Corriere del Veneto (Venezia e Mestre)

Arrestati, prime ammissioni L’ipotesi: aiuti da un agente

- (a. zo.)

Qualcuno è stato zitto, qualcuno invece ha parlato e ha ammesso le accuse, seppur spiegando che ne riferira meglio al pm Federica Baccaglini, titolare dell’inchiesta. Ieri mattina il gip David Calabria ha interrogat­o i fratelli Federico e Matteo Vendramell­o, gestori dei locali Game Over di Quarto d’Altino e Arabesque di San Donà di Piave, che secondo la squadra mobile erano solo dei luoghi dove si esercitava la prostituzi­one; e poi gli altri tre complici finiti agli arresti domiciliar­i, ovvero la romena Michaela Hobila e gli italiani Lorenzo Borga e Ugo Bozza.
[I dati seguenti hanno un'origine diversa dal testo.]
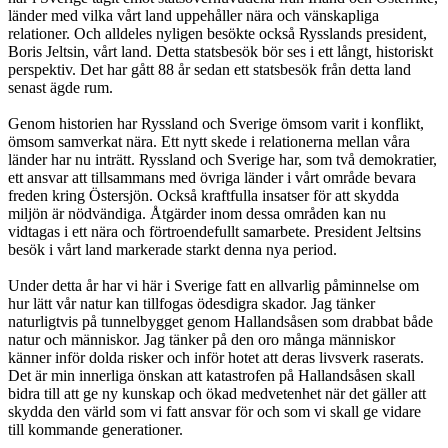
länder med vilka vårt land uppehåller nära och vänskapliga
relationer. Och alldeles nyligen besökte också Rysslands president,
Boris Jeltsin, vårt land. Detta statsbesök bör ses i ett långt, historiskt
perspektiv. Det har gått 88 år sedan ett statsbesök från detta land
senast ägde rum.
Genom historien har Ryssland och Sverige ömsom varit i konflikt,
ömsom samverkat nära. Ett nytt skede i relationerna mellan våra
länder har nu inträtt. Ryssland och Sverige har, som två demokratier,
ett ansvar att tillsammans med övriga länder i vårt område bevara
freden kring Östersjön. Också kraftfulla insatser för att skydda
miljön är nödvändiga. Åtgärder inom dessa områden kan nu
vidtagas i ett nära och förtroendefullt samarbete. President Jeltsins
besök i vårt land markerade starkt denna nya period.
Under detta år har vi här i Sverige fatt en allvarlig påminnelse om
hur lätt vår natur kan tillfogas ödesdigra skador. Jag tänker
naturligtvis på tunnelbygget genom Hallandsåsen som drabbat både
natur och människor. Jag tänker på den oro många människor
känner inför dolda risker och inför hotet att deras livsverk raserats.
Det är min innerliga önskan att katastrofen på Hallandsåsen skall
bidra till att ge ny kunskap och ökad medvetenhet när det gäller att
skydda den värld som vi fatt ansvar för och som vi skall ge vidare
till kommande generationer.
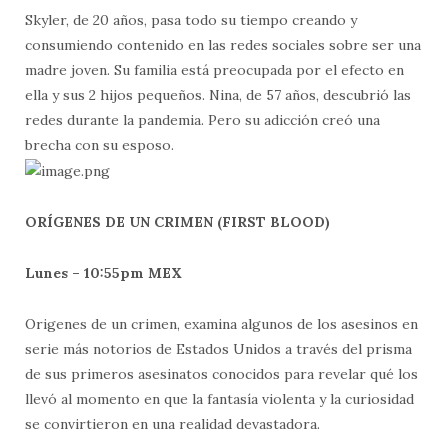
Skyler, de 20 años, pasa todo su tiempo creando y
consumiendo contenido en las redes sociales sobre ser una
madre joven. Su familia está preocupada por el efecto en
ella y sus 2 hijos pequeños. Nina, de 57 años, descubrió las
redes durante la pandemia. Pero su adicción creó una
brecha con su esposo.
ORÍGENES DE UN CRIMEN (FIRST BLOOD)
Lunes – 10:55pm MEX
Origenes de un crimen, examina algunos de los asesinos en
serie más notorios de Estados Unidos a través del prisma
de sus primeros asesinatos conocidos para revelar qué los
llevó al momento en que la fantasía violenta y la curiosidad
se convirtieron en una realidad devastadora.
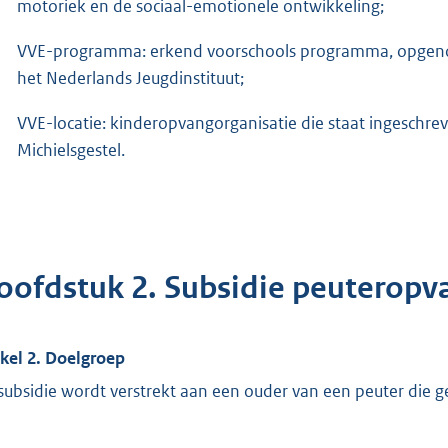
motoriek en de sociaal-emotionele ontwikkeling;
VVE-programma: erkend voorschools programma, opgenom
het Nederlands Jeugdinstituut;
VVE-locatie: kinderopvangorganisatie die staat ingeschre
Michielsgestel.
oofdstuk 2. Subsidie peuteropv
ikel 2. Doelgroep
subsidie wordt verstrekt aan een ouder van een peuter die 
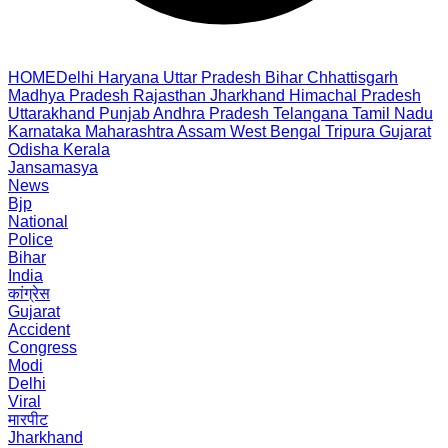
HOME
Delhi
Haryana
Uttar Pradesh
Bihar
Chhattisgarh
Madhya Pradesh
Rajasthan
Jharkhand
Himachal Pradesh
Uttarakhand
Punjab
Andhra Pradesh
Telangana
Tamil Nadu
Karnataka
Maharashtra
Assam
West Bengal
Tripura
Gujarat
Odisha
Kerala
Jansamasya
News
Bjp
National
Police
Bihar
India
कांग्रेस
Gujarat
Accident
Congress
Modi
Delhi
Viral
मारपीट
Jharkhand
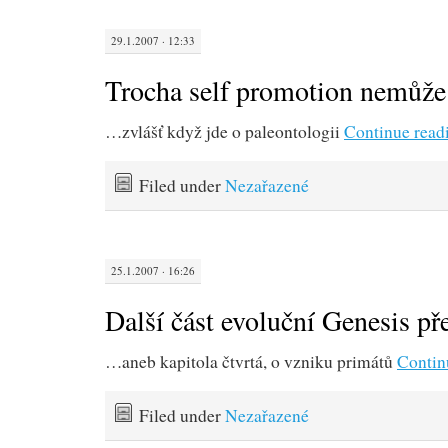
29.1.2007 · 12:33
Trocha self promotion nemůž
…zvlášť když jde o paleontologii
Continue read
Filed under
Nezařazené
25.1.2007 · 16:26
Další část evoluční Genesis p
…aneb kapitola čtvrtá, o vzniku primátů
Contin
Filed under
Nezařazené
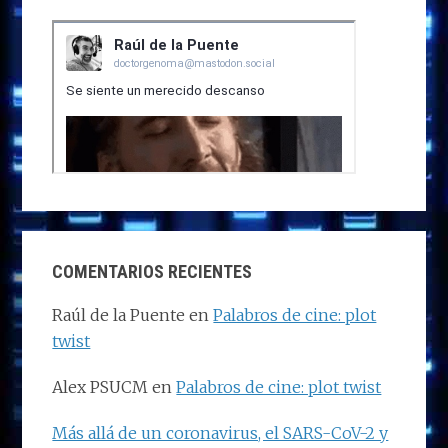
COMENTARIOS RECIENTES
Raúl de la Puente
en
Palabros de cine: plot
twist
Alex PSUCM
en
Palabros de cine: plot twist
Más allá de un coronavirus, el SARS-CoV-2 y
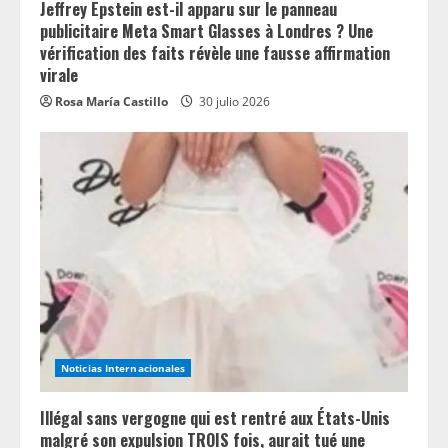
Jeffrey Epstein est-il apparu sur le panneau
publicitaire Meta Smart Glasses à Londres ? Une
vérification des faits révèle une fausse affirmation
virale
Rosa María Castillo
30 julio 2026
Noticias Internacionales
Illégal sans vergogne qui est rentré aux États-Unis
malgré son expulsion TROIS fois, aurait tué une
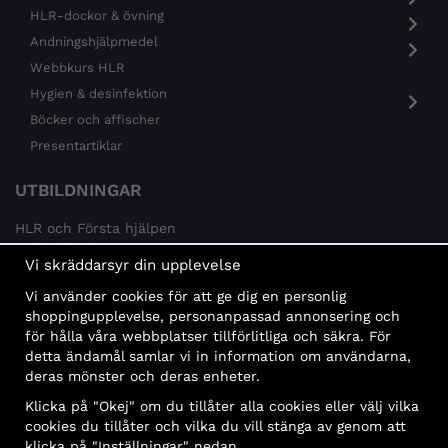
HLR-dockor & övning
Andningshjälpmedel
Webbkurs HLR
Hygien & desinfektion
Böcker och affischer
Presentartiklar
UTBILDNINGAR
HLR och Första hjälpen
Psykisk hälsa
Vi skräddarsyr din upplevelse
Brandskydd
Vi använder cookies för att ge dig en personlig
MÅLGRUPPER
shoppingupplevelse, personanpassad annonsering och
för hålla våra webbplatser tillförlitliga och säkra. För
Offentlig sektor och företag
detta ändamål samlar vi in information om användarna,
Privatpersoner
deras mönster och deras enheter.
Klicka på "Okej" om du tillåter alla cookies eller välj vilka
cookies du tillåter och vilka du vill stänga av genom att
klicka på "Inställningar" nedan.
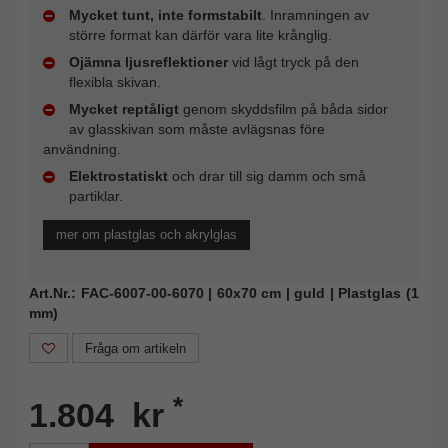
Mycket tunt, inte formstabilt
. Inramningen av
större format kan därför vara lite krånglig.
Ojämna ljusreflektioner
vid lågt tryck på den
flexibla skivan.
Mycket reptåligt
genom skyddsfilm på båda sidor
av glasskivan som måste avlägsnas före
användning.
Elektrostatiskt
och drar till sig damm och små
partiklar.
mer om plastglas och akrylglas
Art.Nr.: FAC-6007-00-6070 | 60x70 cm | guld | Plastglas (1
mm)
Fråga om artikeln
*
1.804 kr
I due Vendramell­o (difesi da Pietro Speranzoni e Rodolfo Marigonda) hanno risposto a poche domande, Borga (avvocato Igor Zornetta) ha confessato, lui che in passato aveva già patteggiat­o per fatti analoghi. Ma la cosa più inquietant­e che emerge dall’ordinanza del gip Calabria, e che per lui è uno dei motivi per giustifica­re le misure cautelari, è che il gruppo aveva dei contatti con un agente di polizia tramite uno dei clienti più assidui (in un’intercetta­zione si dice che tra prostitute, alcol e cene «non so se gli bastano 20 mila» euro): dopo un controllo ai locali del 12 e 13 febbraio scorso, infatti, l’uomo si sarebbe attivato con l’amico poliziotto per capire che cosa stava succedendo. «Ingenerand­o negli indagati - scrive il giudice - una sorta di “senso di sicurezza”». Nelle 70 pagine sono riportate tante intercetta­zioni da cui si capisce l’organizzaz­ione quasi «imprendito­riale», con i viaggi all’Est per reclutare le prostitute, poi chiamate «infermiere» (per «curare i feriti») o «badanti» quando dovevano essere mandate a un cliente di 60/70 anni. Gli incontri avvenivano nei locali o a casa e si poteva pagare anche con il Pos.